A modern browsers can estimate a channel bandwidth calculating a maximum available bitrate for a stream publishing with a certain resolution, bitrate and FPS. The maximum available bitrate value availableOutgoingBitrate
may be extracted from WebRTC statistics data in Chromium based browsers and in Safari. The parameter is not available in Mozilla Firefox.

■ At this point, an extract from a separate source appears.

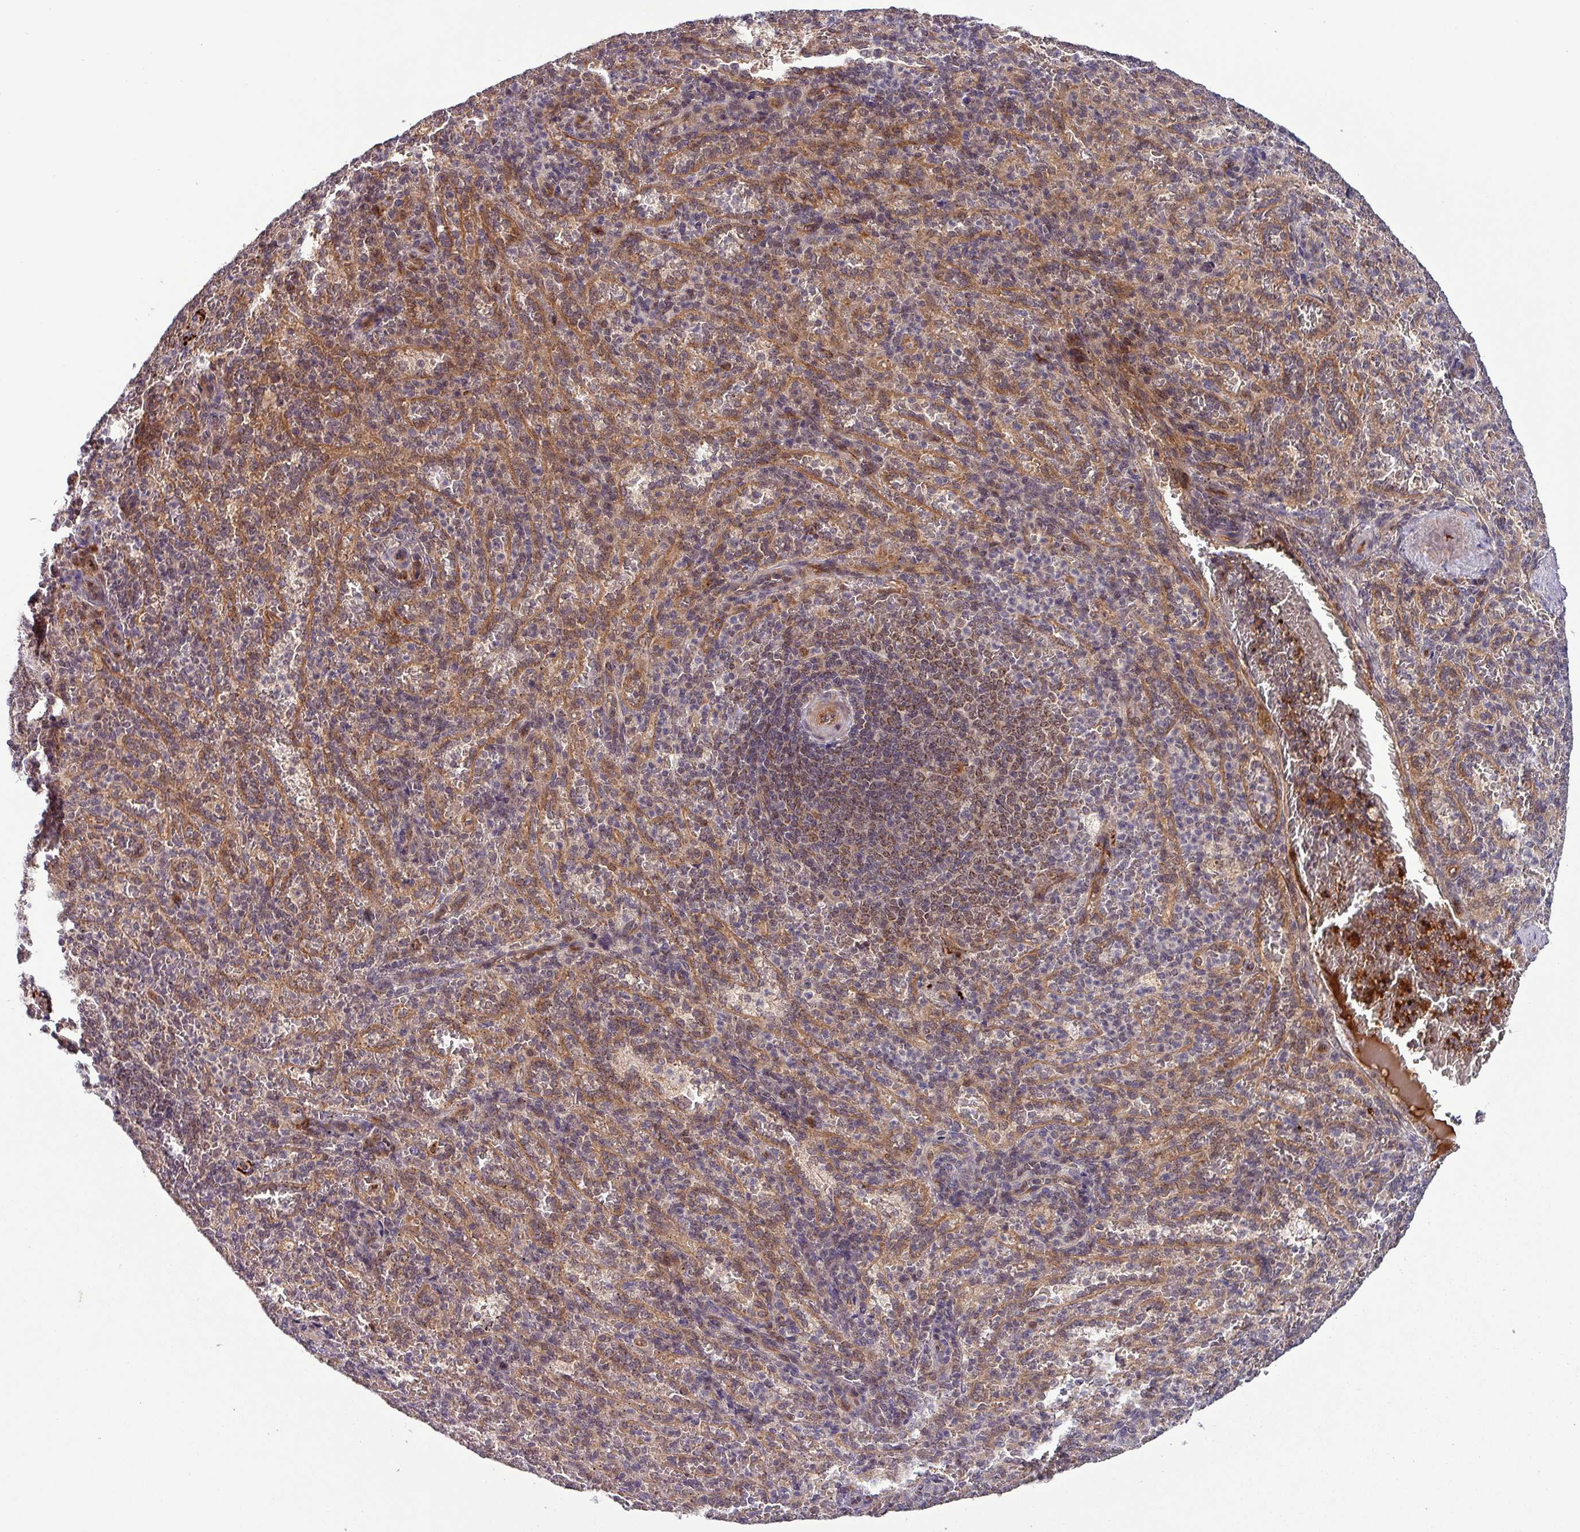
{"staining": {"intensity": "weak", "quantity": "<25%", "location": "cytoplasmic/membranous"}, "tissue": "spleen", "cell_type": "Cells in red pulp", "image_type": "normal", "snomed": [{"axis": "morphology", "description": "Normal tissue, NOS"}, {"axis": "topography", "description": "Spleen"}], "caption": "High magnification brightfield microscopy of unremarkable spleen stained with DAB (brown) and counterstained with hematoxylin (blue): cells in red pulp show no significant expression. (DAB (3,3'-diaminobenzidine) IHC, high magnification).", "gene": "PUS1", "patient": {"sex": "female", "age": 21}}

The availableOutgoingBitrate
may be received with other WebRTC statistics using the Stream.getStat()
method:
stream.getStats((stats) => { if (stats) { if (stats.outboundStream && stats.outboundStream.video) { let vBitrate = (stats.outboundStream.video.bytesSent - bytesSent) * 8; setBitrate(vBitrate); bytesSent = stats.outboundStream.video.bytesSent; } if (stats.otherStats && stats.otherStats.availableOutgoingBitrate !== undefined) { setAvailableBitrate(stats.otherStats.availableOutgoingBitrate); } } });
On the screenshot below, the current publishing bitrate and the maximum available bitrate are displayed for web camera stream and screen sharing stream
Thus, the camera stream (320x240, 30 fps) may be published with bitrate up to 1.2 Mbps, and the screen sharing stream (1280x720, 5 fps) may be up to 4 Мбит/с. In both cases, the available bitrate is significantly more than current publishing bitrate. This means the publishing channel is quite good, and there is a reserve for the channel quality to fall.
But, if the maximum available bitrate is close to the publishing one, then there is no reserve and, if the channel quality drops (due to additional packet loss for example), a viewers will see a freezes and worse picture quality.